## Problem description
Set down again exactly the lines of the listing below that fall between the line holding "right wrist: (704, 784)" and the line holding "right elbow: (686, 773)", inclusive.
───── Information provided ─────
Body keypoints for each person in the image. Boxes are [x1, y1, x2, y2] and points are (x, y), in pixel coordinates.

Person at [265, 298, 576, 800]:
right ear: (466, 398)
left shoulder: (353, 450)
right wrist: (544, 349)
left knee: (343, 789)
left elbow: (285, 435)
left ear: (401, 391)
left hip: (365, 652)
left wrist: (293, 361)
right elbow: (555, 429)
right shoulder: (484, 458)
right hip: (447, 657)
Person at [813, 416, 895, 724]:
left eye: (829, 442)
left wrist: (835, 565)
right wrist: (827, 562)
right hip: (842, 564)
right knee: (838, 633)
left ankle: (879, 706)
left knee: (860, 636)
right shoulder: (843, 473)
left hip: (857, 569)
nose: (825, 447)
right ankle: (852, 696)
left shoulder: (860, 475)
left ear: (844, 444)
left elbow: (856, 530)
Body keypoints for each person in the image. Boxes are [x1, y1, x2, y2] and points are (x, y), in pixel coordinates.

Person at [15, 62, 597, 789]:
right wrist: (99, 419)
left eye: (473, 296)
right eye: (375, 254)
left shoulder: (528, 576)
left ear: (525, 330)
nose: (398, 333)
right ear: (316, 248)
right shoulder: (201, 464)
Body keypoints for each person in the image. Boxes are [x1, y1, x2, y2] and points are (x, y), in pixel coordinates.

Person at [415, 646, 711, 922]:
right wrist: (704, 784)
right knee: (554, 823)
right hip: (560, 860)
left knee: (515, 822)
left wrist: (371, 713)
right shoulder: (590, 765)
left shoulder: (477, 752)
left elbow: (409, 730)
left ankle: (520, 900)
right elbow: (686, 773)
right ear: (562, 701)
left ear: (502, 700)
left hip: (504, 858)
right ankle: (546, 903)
─────
## Solution to the exercise
right wrist: (704, 784)
right knee: (554, 823)
right hip: (560, 860)
left knee: (515, 822)
left wrist: (371, 713)
right shoulder: (590, 765)
left shoulder: (477, 752)
left elbow: (409, 730)
left ankle: (520, 900)
right elbow: (686, 773)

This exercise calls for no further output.